- EXERCISE TEXT:
□ □ □ □ □ □ □

A number of words come to us from the world of religion. Indeed this is already my second post that takes words originally used in a religious context but now typically used in more general contexts.



To attempt to convert someone to your religion is to proselytize that person. In a more general context, ‘proselytize’ means to try to win anyone over to your way of thinking.

Proselytize can also mean to promote or endorse an idea of way of thinking.

Michael’s attempt to proselytize his girlfriend to Marxism utterly backfired when, instead of moving into a commune with him, she broke up with him and went to business school.



Perhaps you’ve seen paintings of saints. They smile benignly, in way that implies they are blessed. More generally speaking, anyone who radiates a blissful happiness—like the Buddha—is beatific. For whatever reason, the word typically modifies the word ‘smile.’

After months of hard work, Terrence left the testing score wearing a beatific smile: he’d received a perfect score on his GRE.



To venerate means to worship, or esteem greatly (as in to venerate God). Used outside of a religious context, ‘venerate’ doesn’t really change its meaning. If you venerate someone you worship that person. The connotation is positive.

□ □ □ □ □ □ □

- SOURCE INFORMATION:

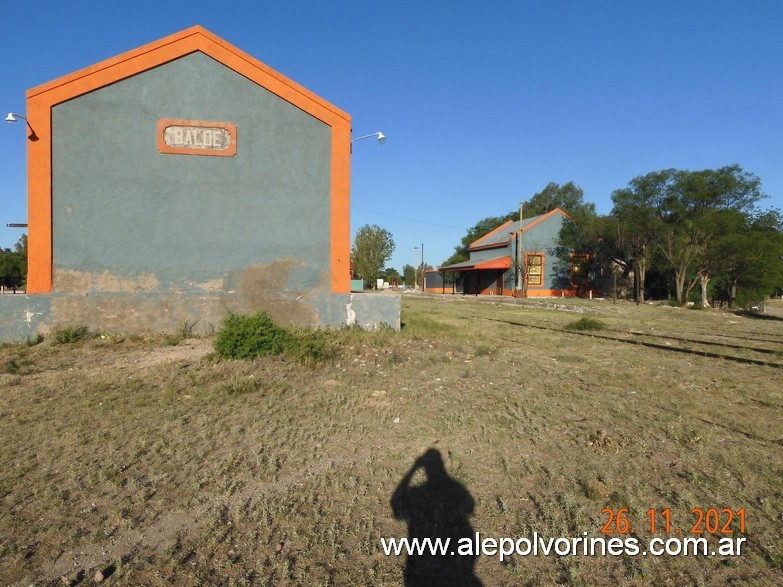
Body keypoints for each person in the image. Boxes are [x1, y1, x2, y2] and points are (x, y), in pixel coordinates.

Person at [391, 448, 483, 586]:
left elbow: (398, 508)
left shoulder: (419, 492)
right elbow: (469, 508)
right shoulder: (457, 489)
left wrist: (413, 469)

□ □ □ □ □ □ □

- TASK BRIEF:
Please say whether each statement below agrees with the text on words from religion. Answer yes or no, and quote the deciding words of the text.
(a) In a general context, "proselytize" means trying to win anyone over to your way of thinking.
(b) The word "beatific" typically modifies the word "face."
(c) Outside a religious context, "venerate" carries a negative connotation.

- ANSWER SECTION:
(a) Yes: "In a more general context, ‘proselytize’ means to try to win anyone over to your way of thinking."
(b) No: "For whatever reason, the word typically modifies the word ‘smile.’"
(c) No: "The connotation is positive."